To be done
Update all the records by replacing "locality" with "place" and keeping everything else the same. Leave the pictures out of your answer.
>> START
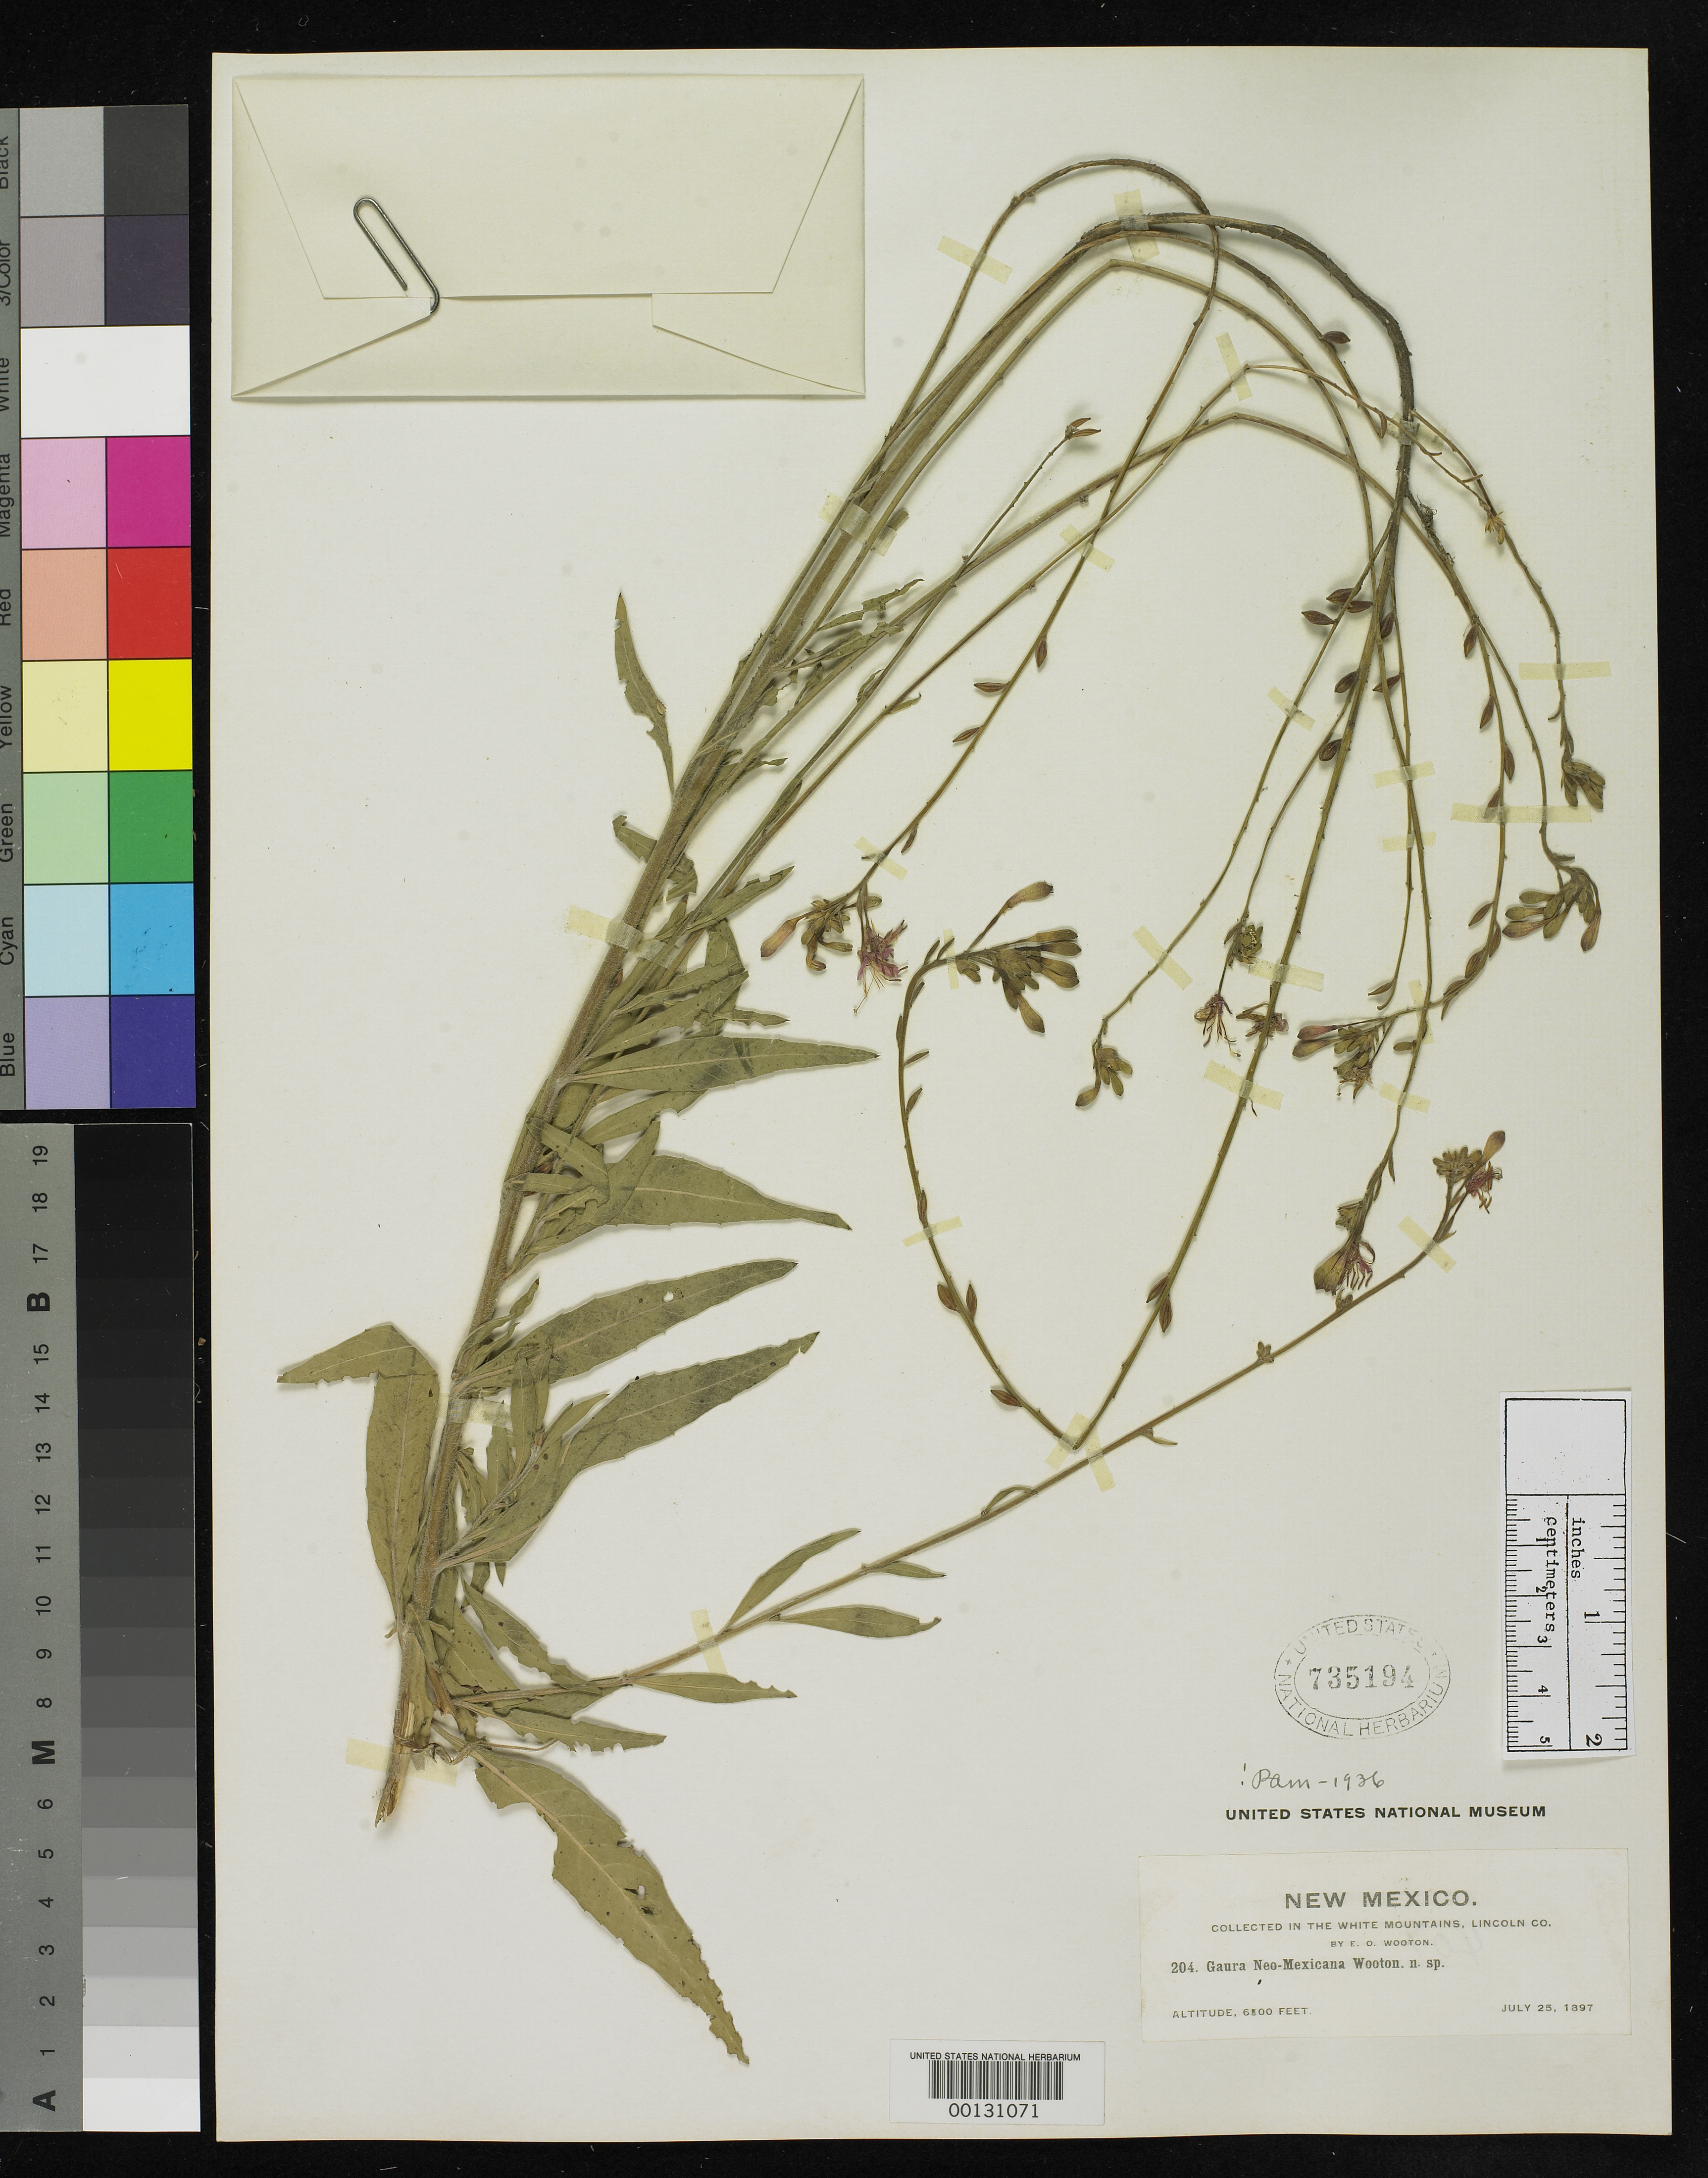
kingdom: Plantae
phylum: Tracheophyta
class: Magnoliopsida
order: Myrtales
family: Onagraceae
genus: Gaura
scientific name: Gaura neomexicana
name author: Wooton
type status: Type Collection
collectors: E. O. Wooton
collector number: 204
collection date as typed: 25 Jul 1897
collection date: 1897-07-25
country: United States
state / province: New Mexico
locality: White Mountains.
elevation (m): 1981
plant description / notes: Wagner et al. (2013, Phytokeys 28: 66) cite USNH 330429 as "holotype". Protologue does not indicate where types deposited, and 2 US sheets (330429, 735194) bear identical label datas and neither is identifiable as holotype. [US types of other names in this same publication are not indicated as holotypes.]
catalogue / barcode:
>> END
Task solution
kingdom: Plantae
phylum: Tracheophyta
class: Magnoliopsida
order: Myrtales
family: Onagraceae
genus: Gaura
scientific name: Gaura neomexicana
name author: Wooton
type status: Type Collection
collectors: E. O. Wooton
collector number: 204
collection date as typed: 25 Jul 1897
collection date: 1897-07-25
country: United States
state / province: New Mexico
place: White Mountains.
elevation (m): 1981
plant description / notes: Wagner et al. (2013, Phytokeys 28: 66) cite USNH 330429 as "holotype". Protologue does not indicate where types deposited, and 2 US sheets (330429, 735194) bear identical label datas and neither is identifiable as holotype. [US types of other names in this same publication are not indicated as holotypes.]
catalogue / barcode:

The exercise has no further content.